What Apple Intelligence is (and isn’t) right now
For context: Apple Intelligence is a bundle of writing tools, image features (Genmoji/Image Playground), smarter Siri, and “visual intelligence,” with some features in beta and language/region caveats. Apple keeps adding languages and polishing availability claims after ad-industry scrutiny. Indian users can already access a subset, with more slated through OS updates.
Summary: promising features, staggered rollout, lots of footnotes.
Pros and cons (from an India user/industry lens)
Pros
· System-level AI with strong on-device processing story; potentially better privacy posture at runtime.
· Growing India availability and language support as of 2025 updates.
· Could pressure industry to clean up training-data supply chains—good for Indian authors if licensing normalizes.
Cons
· Legal uncertainty around training data could slow features or reshape costs passed to consumers.
· India’s own law is in flux; rights holders lack a crisp TDM pathway today.
· Feature fragmentation by region/language remains, despite expansions.
If you’re an Indian author or publisher, keep records of your catalog’s inclusion in datasets and watch U.S. dockets; if you’re a user, expect features to keep coming—but with more legal fine print.
Risks and unknowns
· Apple’s defense: Unknown.
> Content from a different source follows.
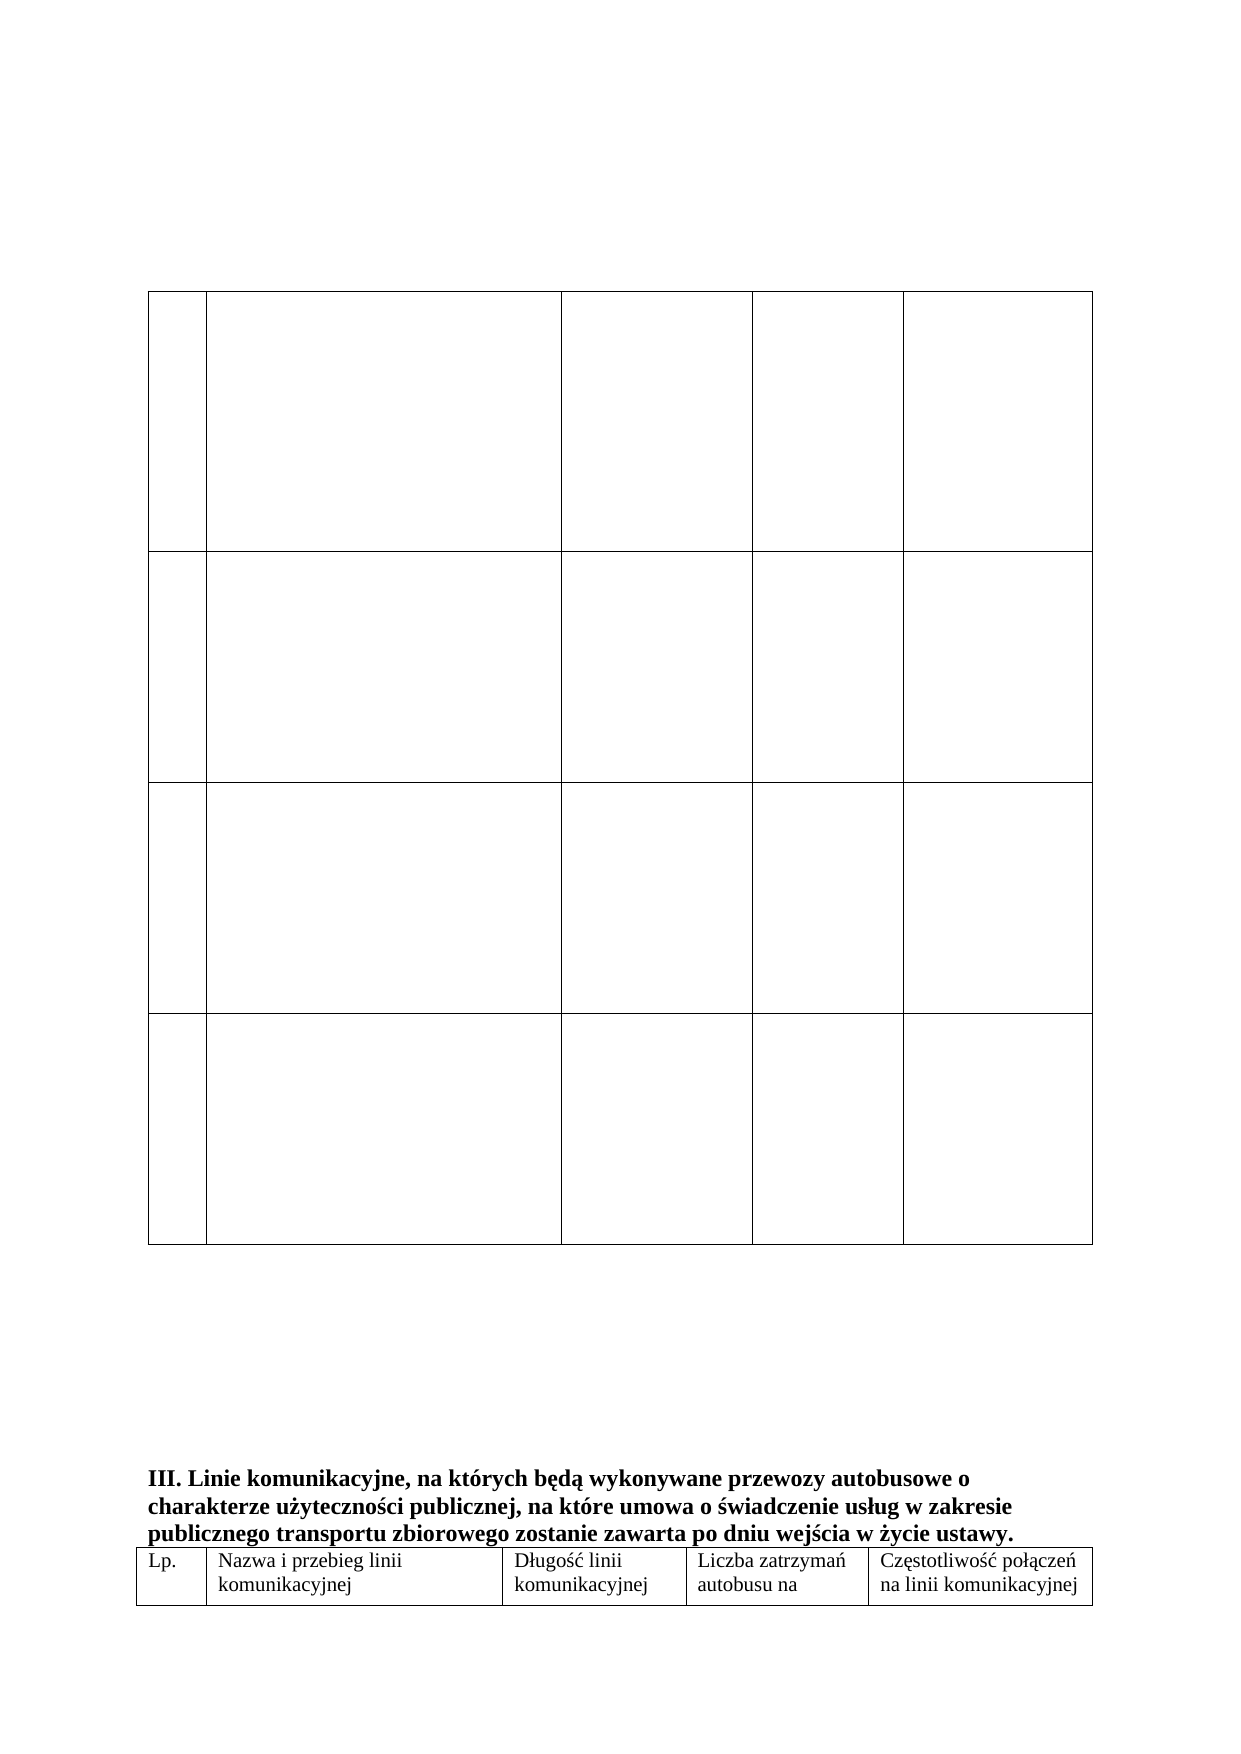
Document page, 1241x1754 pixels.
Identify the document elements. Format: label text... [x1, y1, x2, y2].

table_cell [207, 783, 561, 1013]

The company hasn’t publicly detailed training data sources for Apple Intelligence or commented on these specific claims.
· Dataset provenance: Whether Books3/shadow libraries were used—and how—is for discovery to reveal. Prior suits against other firms suggest such corpora were widely circulated in open-model pipelines.
· Policy swing in India: A panel review is underway, but no timeline for statutory changes. Reforms could either open a narrow TDM safe harbor or double down on licensing.
The sensible bet: more licensing deals and stricter dataset hygiene across big AI platforms, Apple included.
The upshot: Apple being sued over alleged use of copyrighted books doesn’t change your iPhone today, but it could shape how fast—and on what terms—AI shows up in India tomorrow. We’ll update this piece when Apple or the court clarifies the record.